There are three basic molecules, known chemically as monoamines, which are thought to play a role in mood regulation:  norepinephrine, serotonin and dopamine.  Antidepressants are categorized by how they affect these chemicals.  The following are the major classes of antidepressants.

Monoamine Oxidase Inhibitors

The monoamine oxidase inhibitors (MAOIs) were some of the first antidepressant medications developed.  The neurotransmitters responsible for mood, primarily norepinephrine and serotonin, are also known as monoamines.  Monoamine oxidase is an enzyme which breaks these substances down.  Monoamine oxidase inhibitors, as the name implies, inhibits this enzyme, thus allowing a greater supply of these chemicals to remain available.

Tricyclics

Tricyclics, also known as heterocyclics, came into broad use in the 1950’s.  These drugs inhibit the nerve cell’s ability to reuptake serotonin and norepinephrine, thus allowing a greater amount of these two substances to be available for use by nerve cells.

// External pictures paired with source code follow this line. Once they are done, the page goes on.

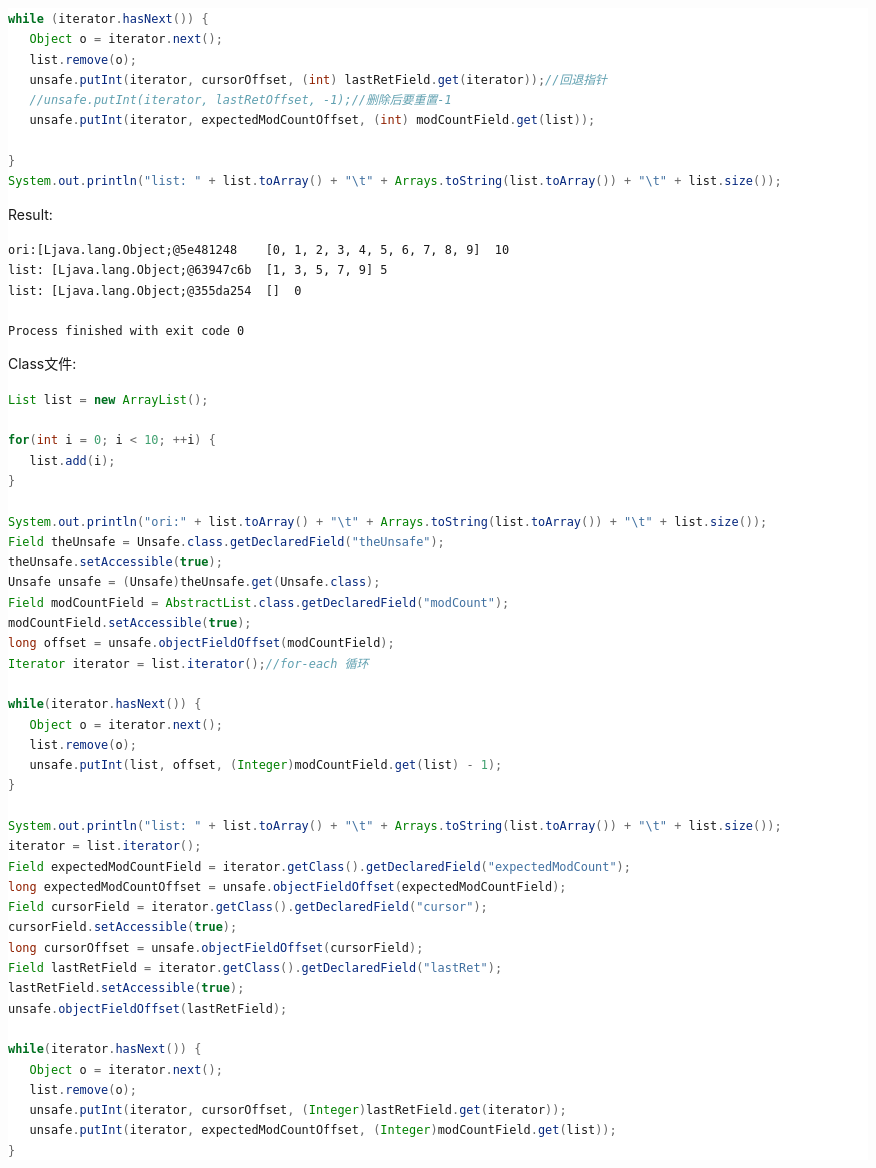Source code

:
```java
while (iterator.hasNext()) {
   Object o = iterator.next();
   list.remove(o);
   unsafe.putInt(iterator, cursorOffset, (int) lastRetField.get(iterator));//回退指针
   //unsafe.putInt(iterator, lastRetOffset, -1);//删除后要重置-1
   unsafe.putInt(iterator, expectedModCountOffset, (int) modCountField.get(list));

}
System.out.println("list: " + list.toArray() + "\t" + Arrays.toString(list.toArray()) + "\t" + list.size());
```

Result:   
```
ori:[Ljava.lang.Object;@5e481248	[0, 1, 2, 3, 4, 5, 6, 7, 8, 9]	10
list: [Ljava.lang.Object;@63947c6b	[1, 3, 5, 7, 9]	5
list: [Ljava.lang.Object;@355da254	[]	0

Process finished with exit code 0
```

Class文件:  
```java
List list = new ArrayList();

for(int i = 0; i < 10; ++i) {
   list.add(i);
}

System.out.println("ori:" + list.toArray() + "\t" + Arrays.toString(list.toArray()) + "\t" + list.size());
Field theUnsafe = Unsafe.class.getDeclaredField("theUnsafe");
theUnsafe.setAccessible(true);
Unsafe unsafe = (Unsafe)theUnsafe.get(Unsafe.class);
Field modCountField = AbstractList.class.getDeclaredField("modCount");
modCountField.setAccessible(true);
long offset = unsafe.objectFieldOffset(modCountField);
Iterator iterator = list.iterator();//for-each 循环

while(iterator.hasNext()) {
   Object o = iterator.next();
   list.remove(o);
   unsafe.putInt(list, offset, (Integer)modCountField.get(list) - 1);
}

System.out.println("list: " + list.toArray() + "\t" + Arrays.toString(list.toArray()) + "\t" + list.size());
iterator = list.iterator();
Field expectedModCountField = iterator.getClass().getDeclaredField("expectedModCount");
long expectedModCountOffset = unsafe.objectFieldOffset(expectedModCountField);
Field cursorField = iterator.getClass().getDeclaredField("cursor");
cursorField.setAccessible(true);
long cursorOffset = unsafe.objectFieldOffset(cursorField);
Field lastRetField = iterator.getClass().getDeclaredField("lastRet");
lastRetField.setAccessible(true);
unsafe.objectFieldOffset(lastRetField);

while(iterator.hasNext()) {
   Object o = iterator.next();
   list.remove(o);
   unsafe.putInt(iterator, cursorOffset, (Integer)lastRetField.get(iterator));
   unsafe.putInt(iterator, expectedModCountOffset, (Integer)modCountField.get(list));
}

```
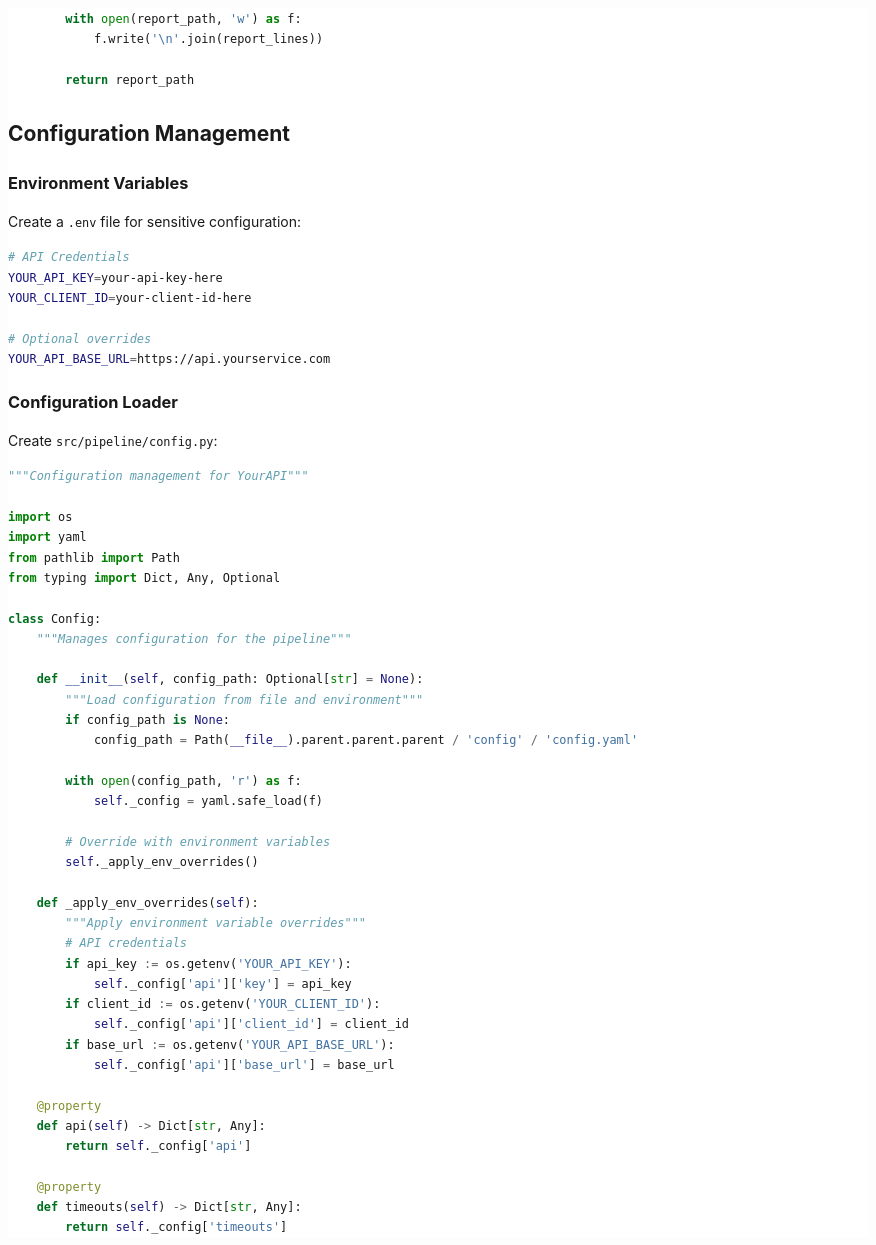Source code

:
 ```python
        with open(report_path, 'w') as f:
            f.write('\n'.join(report_lines))
            
        return report_path
```

## Configuration Management

### Environment Variables

Create a `.env` file for sensitive configuration:

```bash
# API Credentials
YOUR_API_KEY=your-api-key-here
YOUR_CLIENT_ID=your-client-id-here

# Optional overrides
YOUR_API_BASE_URL=https://api.yourservice.com
```

### Configuration Loader

Create `src/pipeline/config.py`:

```python
"""Configuration management for YourAPI"""

import os
import yaml
from pathlib import Path
from typing import Dict, Any, Optional

class Config:
    """Manages configuration for the pipeline"""
    
    def __init__(self, config_path: Optional[str] = None):
        """Load configuration from file and environment"""
        if config_path is None:
            config_path = Path(__file__).parent.parent.parent / 'config' / 'config.yaml'
            
        with open(config_path, 'r') as f:
            self._config = yaml.safe_load(f)
            
        # Override with environment variables
        self._apply_env_overrides()
        
    def _apply_env_overrides(self):
        """Apply environment variable overrides"""
        # API credentials
        if api_key := os.getenv('YOUR_API_KEY'):
            self._config['api']['key'] = api_key
        if client_id := os.getenv('YOUR_CLIENT_ID'):
            self._config['api']['client_id'] = client_id
        if base_url := os.getenv('YOUR_API_BASE_URL'):
            self._config['api']['base_url'] = base_url
            
    @property
    def api(self) -> Dict[str, Any]:
        return self._config['api']
        
    @property
    def timeouts(self) -> Dict[str, Any]:
        return self._config['timeouts']
```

Selective Serotonin Reuptake Inhibitors

SSRI stands for Selective Serotonin Reuptake Inhibitor.  These medications work, as the name implies, by blocking the presynaptic serotonin transporter receptor.  This drug differs from the tricyclics in that it’s action is specific to serotonin only.  It’s effect on norepinephrine is indirect, through the fact that falling serotonin “permits” norepinephrine to fall so preserving serotonin preserves norepinephrine.

Newer Mechanisms

Five newer medications which do not fit into the above categories are:  buproprion (Wellbutrin), nefazodone (Serzone), trazodone (Desyrel), venlafaxine (Effexor), and mirtazapine (Remeron).

The mechanism of bupropion’s antidepressant activity is poorly understood, but is thought to be mediated through noradrenergic or dopaminergic pathways or both.

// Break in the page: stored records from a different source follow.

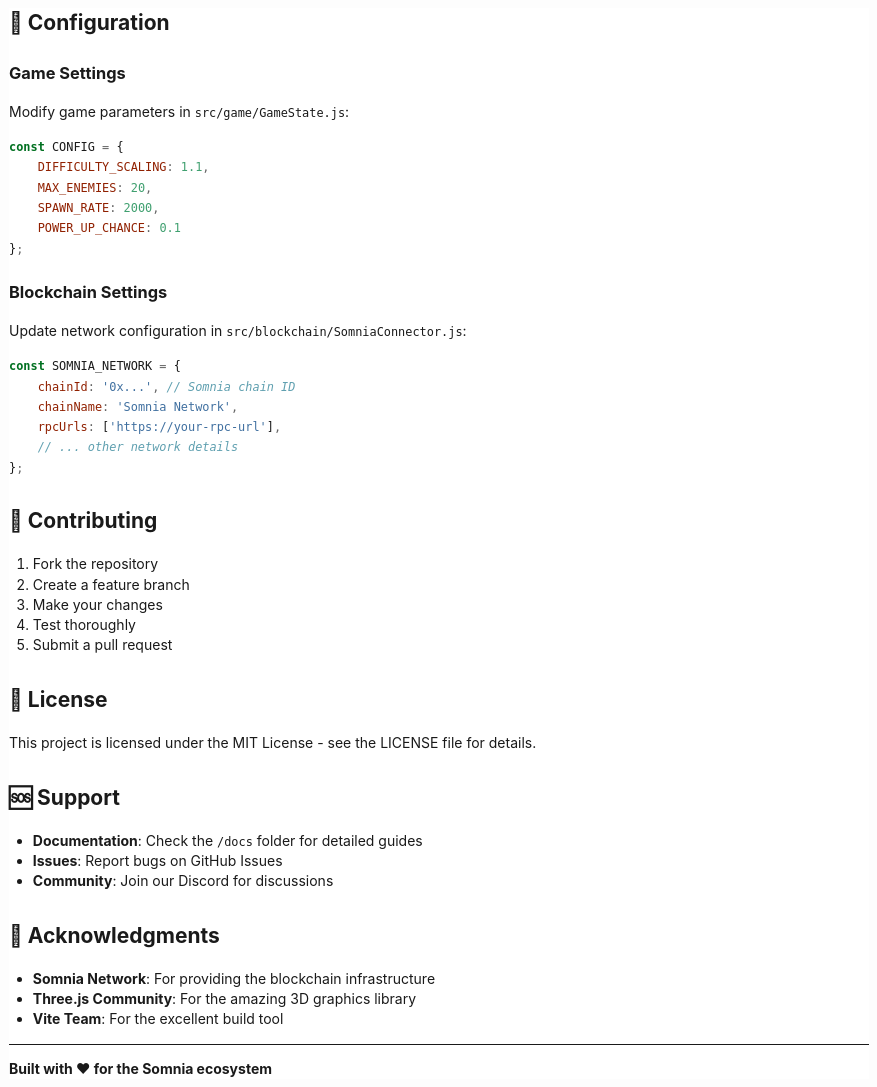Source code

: ## 🔧 Configuration

### Game Settings
Modify game parameters in `src/game/GameState.js`:
```javascript
const CONFIG = {
    DIFFICULTY_SCALING: 1.1,
    MAX_ENEMIES: 20,
    SPAWN_RATE: 2000,
    POWER_UP_CHANCE: 0.1
};
```

### Blockchain Settings
Update network configuration in `src/blockchain/SomniaConnector.js`:
```javascript
const SOMNIA_NETWORK = {
    chainId: '0x...', // Somnia chain ID
    chainName: 'Somnia Network',
    rpcUrls: ['https://your-rpc-url'],
    // ... other network details
};
```

## 🤝 Contributing

1. Fork the repository
2. Create a feature branch
3. Make your changes
4. Test thoroughly
5. Submit a pull request

## 📄 License

This project is licensed under the MIT License - see the LICENSE file for details.

## 🆘 Support

- **Documentation**: Check the `/docs` folder for detailed guides
- **Issues**: Report bugs on GitHub Issues
- **Community**: Join our Discord for discussions

## 🙏 Acknowledgments

- **Somnia Network**: For providing the blockchain infrastructure
- **Three.js Community**: For the amazing 3D graphics library
- **Vite Team**: For the excellent build tool

---

**Built with ❤️ for the Somnia ecosystem**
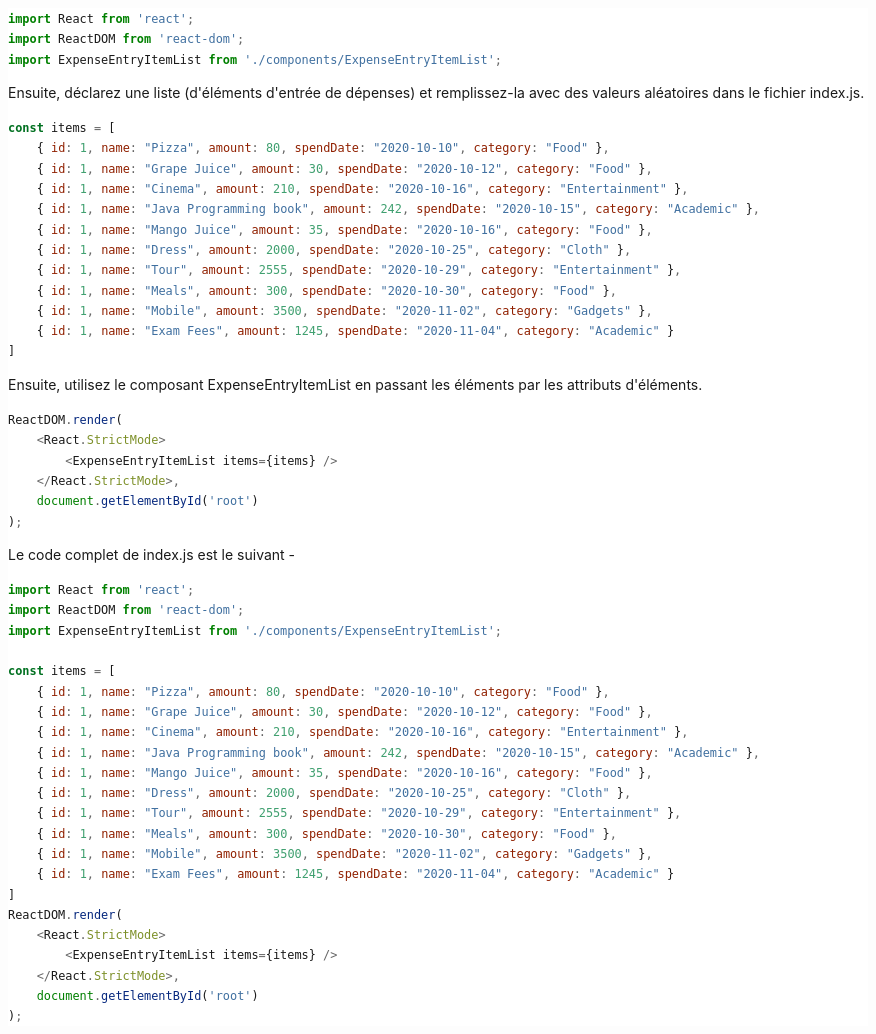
 ```js
import React from 'react'; 
import ReactDOM from 'react-dom'; 
import ExpenseEntryItemList from './components/ExpenseEntryItemList';
```

Ensuite, déclarez une liste (d'éléments d'entrée de dépenses) et remplissez-la avec des valeurs aléatoires dans le fichier index.js.

```js
const items = [
    { id: 1, name: "Pizza", amount: 80, spendDate: "2020-10-10", category: "Food" },
    { id: 1, name: "Grape Juice", amount: 30, spendDate: "2020-10-12", category: "Food" },
    { id: 1, name: "Cinema", amount: 210, spendDate: "2020-10-16", category: "Entertainment" },
    { id: 1, name: "Java Programming book", amount: 242, spendDate: "2020-10-15", category: "Academic" },
    { id: 1, name: "Mango Juice", amount: 35, spendDate: "2020-10-16", category: "Food" },
    { id: 1, name: "Dress", amount: 2000, spendDate: "2020-10-25", category: "Cloth" },
    { id: 1, name: "Tour", amount: 2555, spendDate: "2020-10-29", category: "Entertainment" },
    { id: 1, name: "Meals", amount: 300, spendDate: "2020-10-30", category: "Food" },
    { id: 1, name: "Mobile", amount: 3500, spendDate: "2020-11-02", category: "Gadgets" },
    { id: 1, name: "Exam Fees", amount: 1245, spendDate: "2020-11-04", category: "Academic" }
]
```

Ensuite, utilisez le composant ExpenseEntryItemList en passant les éléments par les attributs d'éléments.

```js
ReactDOM.render(
    <React.StrictMode>
        <ExpenseEntryItemList items={items} />
    </React.StrictMode>,
    document.getElementById('root')
);
```

Le code complet de index.js est le suivant -

```js
import React from 'react';
import ReactDOM from 'react-dom';
import ExpenseEntryItemList from './components/ExpenseEntryItemList';

const items = [
    { id: 1, name: "Pizza", amount: 80, spendDate: "2020-10-10", category: "Food" },
    { id: 1, name: "Grape Juice", amount: 30, spendDate: "2020-10-12", category: "Food" },
    { id: 1, name: "Cinema", amount: 210, spendDate: "2020-10-16", category: "Entertainment" },
    { id: 1, name: "Java Programming book", amount: 242, spendDate: "2020-10-15", category: "Academic" },
    { id: 1, name: "Mango Juice", amount: 35, spendDate: "2020-10-16", category: "Food" },
    { id: 1, name: "Dress", amount: 2000, spendDate: "2020-10-25", category: "Cloth" },
    { id: 1, name: "Tour", amount: 2555, spendDate: "2020-10-29", category: "Entertainment" },
    { id: 1, name: "Meals", amount: 300, spendDate: "2020-10-30", category: "Food" },
    { id: 1, name: "Mobile", amount: 3500, spendDate: "2020-11-02", category: "Gadgets" },
    { id: 1, name: "Exam Fees", amount: 1245, spendDate: "2020-11-04", category: "Academic" }
]
ReactDOM.render(
    <React.StrictMode>
        <ExpenseEntryItemList items={items} />
    </React.StrictMode>,
    document.getElementById('root')
);
```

Nefazodone and it’s precursor trazodone both inhibit neuronal reuptake of serotonin and, to a lesser extent, norepinepherine.

They also blocks postsynaptic 5-HT2 receptors.

Venlafaxine is a compound that is structurally unrelated to other antidepressants. Like the TCAs, venlafaxine inhibits the neuronal uptake of both serotonin and norepinepherine.  Venlafaxine has dose-dependent, sequential effects on the uptake pumps for serotonin and then norepinephrine.. At 75 mg/day, venlafaxine is predominantly a serotonin reuptake inhibitor (SRI) like the SSRIs. At 375 mg/day, it produces comparable norepinephrine uptake inhibition to an NSRI such as desipramine.

Mirtazapine’s unique mechanism of action does not involve enzyme inhibition or blockade of neurotransmitter reuptake. Mirtazapine increases the release of norepinepherine from central noradrenergic neurons by blocking the presynaptic inhibitory alpha-2 autoreceptors. It spares the alpha-1 postsynaptic receptor and therefore results in net increase noradrenergic transmission.